Col passare del tempo, nei secoli XVI-XVII, si assiste ad una evoluzione della struttura produttiva vietrese in chiave quasi industriale: le alte fornaci a tre piani, affidate alla protezione di Sant'Antonio, sfornavano migliaia di piatti, di giare, di boccali. I motivi decorativi tradizionali si rifanno ad uno stile arcaico, al di fuori del tempo e dello spazio, perfezionato nel particolare decorativo. I colori ripresi dalla tavolozza vietrese sono quelli delle marine mediterranee: i fondali azzurri e il cielo che si fonde con il mare.

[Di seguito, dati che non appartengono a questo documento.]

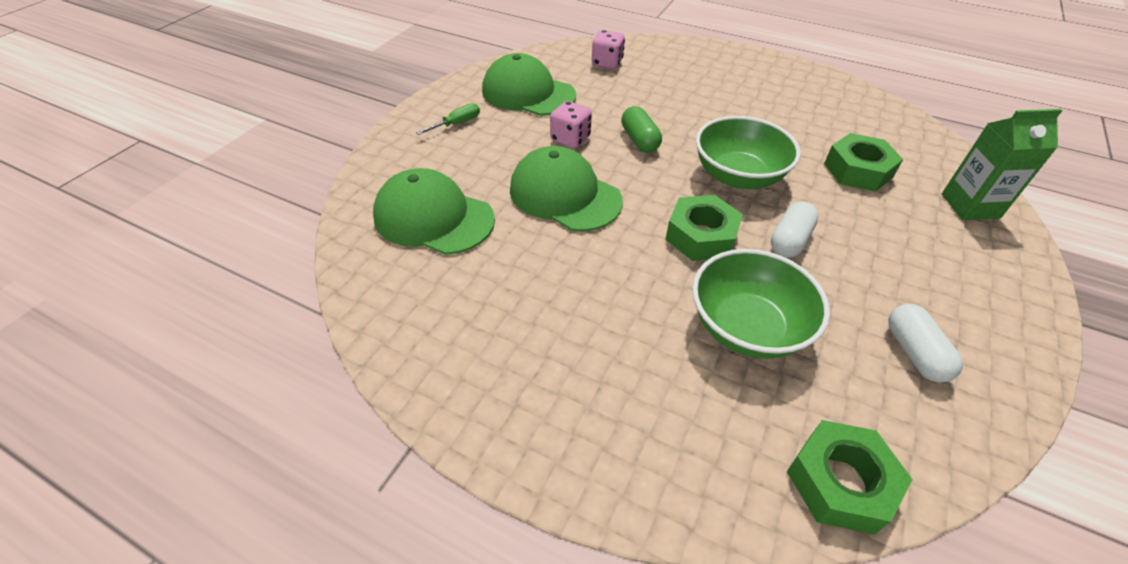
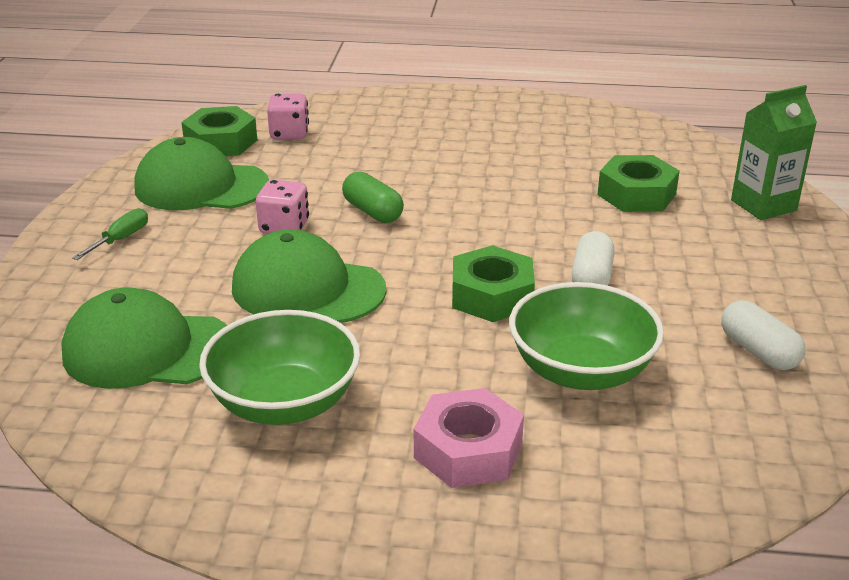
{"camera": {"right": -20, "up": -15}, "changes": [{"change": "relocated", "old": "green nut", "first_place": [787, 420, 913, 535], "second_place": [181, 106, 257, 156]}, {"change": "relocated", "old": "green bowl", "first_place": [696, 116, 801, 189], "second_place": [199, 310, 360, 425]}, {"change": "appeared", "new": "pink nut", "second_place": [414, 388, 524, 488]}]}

Verso Napoli, capitale del Regno meridionale e sede dei principali committenti, si indirizzava gran parte della esportazione. Negli anni Venti del Novecento inizia una nuova fase originale della ceramica vietrese: all'opera degli artigiani locali si mescolano il lavoro e l'esperienza di un gruppo di stranieri, per lo più tedeschi. Richard Doelker, Irene Kowaliska, Elle Schwarz ed altri ancora, si stabiliscono a Vietri e aprono un proprio laboratorio. Il riferimento culturale che si può dare a queste esperienze è quello della grande stagione espressionista che però, migrando al sud, perde la sua carica drammatica e si fonde con la tradizione locale.
Sintesi creativa, immediatezza delle immagini, purezza dei colori sono i caratteri che segnano il cammino della produzione vietrese. Lo strumento espressivo è sempre lo stesso: colori accostati per contrasto, senza passaggi d'ombra e senza sfumature. Questo è il filo conduttore d'una tradizione che si rinnova nello stile e nella forma, ma che non tradisce mai la qualità della produzione, caratterizzata dalla corposità dello smalto e dalla velocità delle pennellate di colore, la cui stesura si deve al gesto sapiente che guida la spugnetta o il pennello e all'agile gioco del polso. Questa tradizione antica si è tramandata a Vietri in forme ricche di umanità, che il tempo non è riuscito a scalfire: sono ancora numerosi i laboratori dove quest'arte viene perpetuata con amore e passione.